Его мать доила коров, когда услышала во дворе тарахтение работающего вхолостую мотора, и то, что она увидела минутой позже, осталось с ней на всю жизнь: перевернувшийся на подходе к амбару трактор придавил насмерть ее мужа. Рычащий мотор, вертящиеся в воздухе колеса, кровь на покатом деревянном настиле… В тот день ее шестеро детей стали бедняками. Коров пришлось продать, и они, расставаясь с хозяйкой, плакали, все как одна, сентиментально и по-коровьи, и Хельге долго потом душили эти слезы, бессловесно выплаканные в школьный мир бесконечных, отрицательных и мнимых величин. Зная больше от коров, чем от учителя математики, что всякая мнимость рано или поздно обернется реальным чувством, что пережить отрицательное на пути к своей планете не составляет никакого труда, и что хваленая учителем бесконечность обязательно упрется в скалу, став снежным смехом хульдры, Хельге нарисовал круглый, с окнами на все стороны, дом и тайком переселился в него. Дом стоял на вершине горы, на каменной замшелой плите, окруженный приплюснутыми ветром березами и вереском. Порой туда наведывалась хульдра, садилась на камень над самым обрывом, распускала длинные, до кончика хвоста, косы, расчесывала костяным гребнем волосы… Ах, эти льняные, пахнущие мохом космы! Она разувалась, снимала толстые вязаные носки, разглядывала свои босые ступни. Такие красивые ступни были, пожалуй, только у Хельге, весь мир мог бы ими, при желании, любоваться. Но мир предпочитал любоваться бесконечностью.

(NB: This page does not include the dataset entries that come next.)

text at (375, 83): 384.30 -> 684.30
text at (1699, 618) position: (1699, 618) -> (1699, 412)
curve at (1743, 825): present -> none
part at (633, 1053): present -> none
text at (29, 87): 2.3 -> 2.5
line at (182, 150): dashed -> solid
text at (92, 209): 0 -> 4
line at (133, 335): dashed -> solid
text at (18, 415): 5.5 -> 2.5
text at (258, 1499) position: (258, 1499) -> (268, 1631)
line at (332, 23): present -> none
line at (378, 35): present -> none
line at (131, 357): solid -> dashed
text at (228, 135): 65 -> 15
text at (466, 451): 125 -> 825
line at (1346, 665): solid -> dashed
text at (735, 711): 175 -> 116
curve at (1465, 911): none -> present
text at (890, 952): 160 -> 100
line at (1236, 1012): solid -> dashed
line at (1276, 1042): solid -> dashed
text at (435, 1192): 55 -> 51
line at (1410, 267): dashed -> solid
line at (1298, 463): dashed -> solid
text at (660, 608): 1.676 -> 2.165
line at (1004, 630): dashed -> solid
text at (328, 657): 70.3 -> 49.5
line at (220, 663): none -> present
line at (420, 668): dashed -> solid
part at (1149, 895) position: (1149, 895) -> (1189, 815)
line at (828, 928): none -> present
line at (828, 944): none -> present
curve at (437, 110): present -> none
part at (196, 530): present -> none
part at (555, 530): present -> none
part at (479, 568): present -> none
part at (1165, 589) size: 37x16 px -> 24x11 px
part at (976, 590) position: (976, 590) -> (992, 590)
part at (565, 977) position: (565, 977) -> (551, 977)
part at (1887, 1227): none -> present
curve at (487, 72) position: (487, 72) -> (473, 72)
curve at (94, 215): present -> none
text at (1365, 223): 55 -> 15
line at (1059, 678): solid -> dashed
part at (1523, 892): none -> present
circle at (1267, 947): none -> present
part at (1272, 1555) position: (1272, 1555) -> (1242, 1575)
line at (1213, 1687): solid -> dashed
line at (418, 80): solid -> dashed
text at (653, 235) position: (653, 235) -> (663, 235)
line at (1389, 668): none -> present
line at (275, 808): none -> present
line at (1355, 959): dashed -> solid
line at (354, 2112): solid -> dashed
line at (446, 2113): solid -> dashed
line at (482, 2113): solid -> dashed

От круглого дома, нарисованного в детстве, у Хельге осталось, в его пятьдесят три года, переживание своей в мире единственности. В доме его родителей, правда, не было ни одной книги, даже Библии, где можно было бы справиться о причинах этой единственности. Да и кому она, единственность, теперь нужна? В Лофотен рано приходит зима и убирается восвояси лишь в мае, уступая торопливым дождям и лижущему ледники солнцу, и море, отдохнув от штормов, делается прозрачным до самого дна, и ты обнаруживаешь лежащую на песке, под толщей соленой воды, синеватую раковину… много-много любующихся собой отдельностей, в каждой из которых что-то есть… Что есть в тебе? Ты окружен миром, воздухом и морем, формой и веществом своего тела, и ты есть, бесспорно, центр всего этого. Ты, в раковине твоей отдельности.
Хельге понадобилось пятнадцать лет, чтобы подготовиться к уходу из дома. Ни с кем не простившись, он просто сел на корабль, отплывающий из Лофотена в Берген.
Он подметал на корабле полы, мыл на кухне посуду, пёк блины на огромных сковородках, жарил рыбу и тресковые языки, и много было вокруг него такого, чему он не желал вовсе учиться. В каюте, где он спал вместе с другими рабочими, пили крепкий самогон и лежали по очереди с поварихами, но он ничего этого не хотел. Он, навсегда прельщенный хульдрой. Только она одна и могла его надолго приманить, завлечь в облако снежной пыли, посадить в санки, пригреть в каменной хижине у огня. Он мог бы, пожалуй, на этой хульдре жениться, почему бы и нет. Обзавестись длинным хвостом и длиннохвостыми детишками, завести овец, коз, кур… Дома, в Лофотене, ему нравились замужние женщины, такие, что еще не выгорели дотла, и как-то раз женатый приятель всадил ему в бедро вилы, основательно, со всего размаху. Хельге и сам не прочь был теми же вилами пригвоздить приятеля к дровяному сараю, чтобы тот немного остыл и просох, но передумал и ушел ни с чем, только наследил возле дома кровью. Хельге подумал тогда: «В той, прошлой моей жизни я многих дуралеев угомонил, да, многих, но они, к сожалению понародились снова, проклятые!» Он не хотел больше никого убивать, он так решил. В детстве он как-то пришиб камнем лягушку, и все, что было у нее внутри, оказалось снаружи. Он долго смотрел на изуродованное им животное, потом завалил труп камнями. Нет, он больше не этого не хочет.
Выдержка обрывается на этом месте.